When a filmmaker becomes too infatuated with a star, the film, itself, becomes little more than an empty vessel, produced solely for the star’s presence. AR Murugadoss’ Sikandar, starring Salman Khan, is a glaring example of this phenomenon at its most uninspired.
Sanjay Rajkot (Salman Khan) is not merely a businessman; he is also a figure of near-mythic reverence in his hometown of Rajkot, Gujarat. Known to the people as Sikandar, he commands unwavering loyalty, his influence towering over the region like a benevolent messiah. He has a caring and doting wife, Saisri (Rashmika Mandanna), who cares for his safety. While traveling in business class on a flight, he saves a woman from being molested by a spoiled minister’s son, Arjun (Prateik Babbar). Incensed by his son’s humiliation, Minister Rakesh Pradhan (Sathyaraj), who resides in Mumbai, dispatches his enforcer, Inspector Prakash (Kishore), to bring Sanjay to his knees. But the people’s loyalty protects Sanjay, leaving the police force, led by Prakash, powerless.
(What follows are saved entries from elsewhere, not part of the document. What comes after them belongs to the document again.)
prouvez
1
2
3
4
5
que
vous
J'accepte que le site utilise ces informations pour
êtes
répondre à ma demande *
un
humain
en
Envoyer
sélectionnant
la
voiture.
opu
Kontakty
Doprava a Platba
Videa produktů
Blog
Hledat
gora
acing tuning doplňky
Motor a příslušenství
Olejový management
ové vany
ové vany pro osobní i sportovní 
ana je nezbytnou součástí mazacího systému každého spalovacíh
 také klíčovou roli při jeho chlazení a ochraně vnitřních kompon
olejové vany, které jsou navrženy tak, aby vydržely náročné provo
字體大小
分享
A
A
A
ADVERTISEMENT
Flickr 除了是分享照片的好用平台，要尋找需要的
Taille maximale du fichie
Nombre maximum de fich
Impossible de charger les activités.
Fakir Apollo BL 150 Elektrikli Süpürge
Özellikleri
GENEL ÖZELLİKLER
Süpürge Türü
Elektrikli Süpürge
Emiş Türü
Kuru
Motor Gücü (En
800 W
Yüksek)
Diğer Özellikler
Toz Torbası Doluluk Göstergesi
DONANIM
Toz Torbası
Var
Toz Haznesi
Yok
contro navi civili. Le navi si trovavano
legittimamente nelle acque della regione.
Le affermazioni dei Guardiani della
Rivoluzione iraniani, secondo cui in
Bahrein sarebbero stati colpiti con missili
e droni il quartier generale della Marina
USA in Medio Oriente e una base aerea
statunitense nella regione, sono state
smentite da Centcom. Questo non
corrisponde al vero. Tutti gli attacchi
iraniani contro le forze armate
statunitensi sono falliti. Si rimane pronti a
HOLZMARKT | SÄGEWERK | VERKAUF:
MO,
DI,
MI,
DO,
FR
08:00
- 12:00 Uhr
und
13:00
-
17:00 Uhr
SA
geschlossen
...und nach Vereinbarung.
However, fate, or rather, the script’s insistence on forced escalation, forces Sanjay to Mumbai, where his clash with Pradhan intensifies, drawing in individuals from different walks of life. What follows is a predictable battle of power and vengeance, culminating in an operatic conflict that strains both plausibility and patience.
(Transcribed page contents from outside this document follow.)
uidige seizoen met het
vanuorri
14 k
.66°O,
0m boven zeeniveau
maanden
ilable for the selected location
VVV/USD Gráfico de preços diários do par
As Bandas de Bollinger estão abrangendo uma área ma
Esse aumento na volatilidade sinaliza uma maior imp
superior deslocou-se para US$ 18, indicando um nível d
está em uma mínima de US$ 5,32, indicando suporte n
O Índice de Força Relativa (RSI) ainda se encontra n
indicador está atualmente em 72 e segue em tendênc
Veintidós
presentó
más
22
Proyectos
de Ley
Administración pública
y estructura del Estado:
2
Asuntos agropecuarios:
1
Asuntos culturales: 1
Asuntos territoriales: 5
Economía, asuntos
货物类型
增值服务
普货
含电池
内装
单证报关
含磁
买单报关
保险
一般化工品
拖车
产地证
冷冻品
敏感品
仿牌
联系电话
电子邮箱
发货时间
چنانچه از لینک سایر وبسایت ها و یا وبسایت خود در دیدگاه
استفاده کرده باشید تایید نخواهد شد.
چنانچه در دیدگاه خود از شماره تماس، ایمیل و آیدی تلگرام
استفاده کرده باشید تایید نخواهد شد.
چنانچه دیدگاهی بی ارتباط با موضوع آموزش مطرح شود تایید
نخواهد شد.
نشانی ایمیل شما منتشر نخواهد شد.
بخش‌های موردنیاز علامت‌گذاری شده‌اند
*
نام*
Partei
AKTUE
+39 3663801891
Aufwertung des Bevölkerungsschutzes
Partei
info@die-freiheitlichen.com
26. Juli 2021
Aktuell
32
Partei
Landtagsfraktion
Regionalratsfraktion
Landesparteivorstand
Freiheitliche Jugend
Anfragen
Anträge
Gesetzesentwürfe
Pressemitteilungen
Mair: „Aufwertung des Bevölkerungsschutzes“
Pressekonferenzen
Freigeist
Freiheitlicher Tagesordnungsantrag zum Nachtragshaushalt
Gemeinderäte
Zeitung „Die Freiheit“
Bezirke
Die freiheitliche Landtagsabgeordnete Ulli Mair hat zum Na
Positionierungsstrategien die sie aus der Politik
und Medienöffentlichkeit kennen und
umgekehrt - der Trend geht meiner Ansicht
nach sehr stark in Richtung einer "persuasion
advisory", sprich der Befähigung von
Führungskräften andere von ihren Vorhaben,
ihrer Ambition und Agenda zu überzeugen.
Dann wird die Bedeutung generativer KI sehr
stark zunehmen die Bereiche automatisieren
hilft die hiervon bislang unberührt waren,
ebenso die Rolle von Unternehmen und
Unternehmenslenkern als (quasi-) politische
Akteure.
Laden with bombastic action, hollow dramatics, and a narrative that barely holds together, Sikandar is less a film than a bloated exercise in self-indulgence. It wastes no time in introducing its hero. Within the first five minutes, Sanjay is mid-air, engaged in a fistfight. There’s no buildup, no sense of escalation, just an abrupt descent into excess that sets the tone for the next two and a half hours. The film operates on the assumption that Khan’s screen presence alone can sustain engagement, sidestepping coherence, originality, and even the most basic dramatic stakes. Among its many missteps, one of the most glaring is its failure to establish any emotional weight in Sanjay’s relationship with his wife, Saisri. In one scene, she excitedly finishes a painting, eager to show it to her husband, only for Sanjay to dismiss her outright. When a caretaker asks if this upsets her, she launches into a reverential monologue about what a great man he is. Scene after scene unfolds in this fashion as at every turn, Sikandar reduces its protagonist to a God-like caricature and its audience to passive spectators of recycled bombast.
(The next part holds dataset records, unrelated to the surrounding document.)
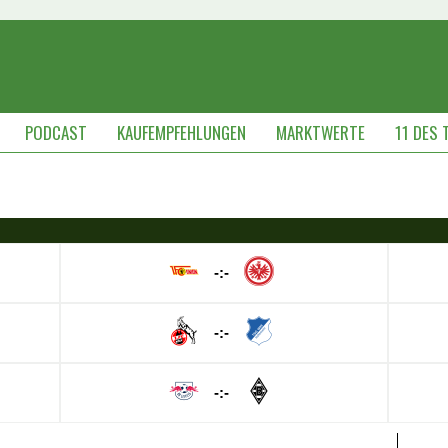
PODCAST
KAUFEMPFEHLUNGEN
MARKTWERTE
11 DES 
-:-
-:-
-:-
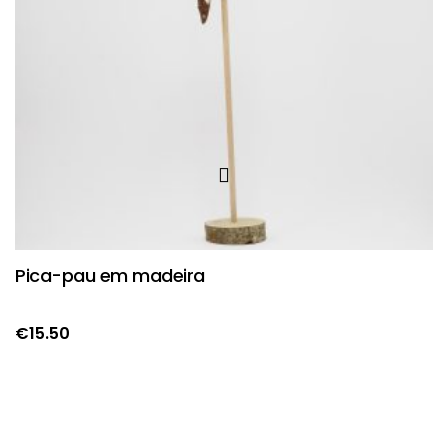
Pica-pau em madeira
€
15.50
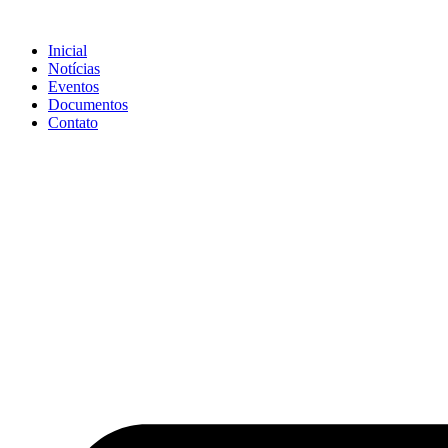
Ir
para
Inicial
o
Notícias
conteúdo
Eventos
Documentos
Contato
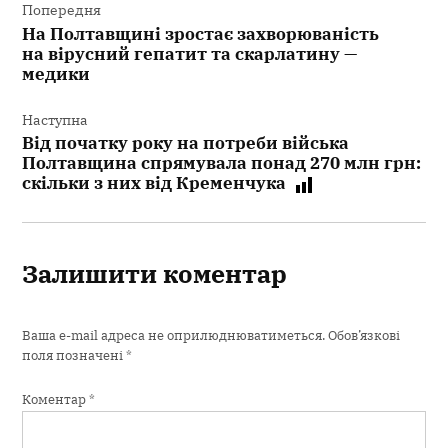
записів
Попередня
На Полтавщині зростає захворюваність
на вірусний гепатит та скарлатину —
медики
Наступна
Від початку року на потреби війська
Полтавщина спрямувала понад 270 млн грн:
скільки з них від Кременчука
Залишити коментар
Ваша e-mail адреса не оприлюднюватиметься.
Обов’язкові
поля позначені
*
Коментар
*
Performance-wise, Sikandar is entirely built around Salman Khan. He adds nothing to the film as he moves through the film with the same tired mannerisms, offering little beyond self-parody. The supporting cast is similarly wasted. Sharman Joshi is relegated to blind devotion, Prateik Babbar overacts at every turn, Sathyaraj is reduced to a cartoonish villain while Kishore delivers a performance so flat it barely registers. As for the female cast—Rashmika Mandanna, Kajal Aggarwal, and Anjini Dhawan—they serve no purpose beyond shedding tears, delivering lines of adulation, and occasionally breaking into song.
Technically, Sikandar operates only to glorify Salman Khan, even in moments meant to suggest vulnerability. S Tirru’s cinematography frames him in a perpetual halo of heroism, reducing every scene to an exercise in deification rather than visual storytelling. The editing by Vivek Harshan is so erratic that it’s difficult to determine whether the blame lies in his inability to establish a rhythm or the inherent flaws in the filming. Even the action sequences – typically the saving grace of such star vehicles – fail to generate any real pulse. They exist merely as obligatory set pieces, much like the film’s random song-and-dance numbers. Pritam’s soundtrack only reinforces the sense that every element here is a filler, strung together in service of so-called spectacle.
Since 2024, the practice of re-releasing older Hindi films has become a stopgap measure to keep theaters running amid dwindling new releases. Sikandar only reinforces why such a trend will continue. It doesn’t merely disappoint, it exemplifies the creative stagnation of an industry. In the end, it is more a bloated relic of a bygone era and little else.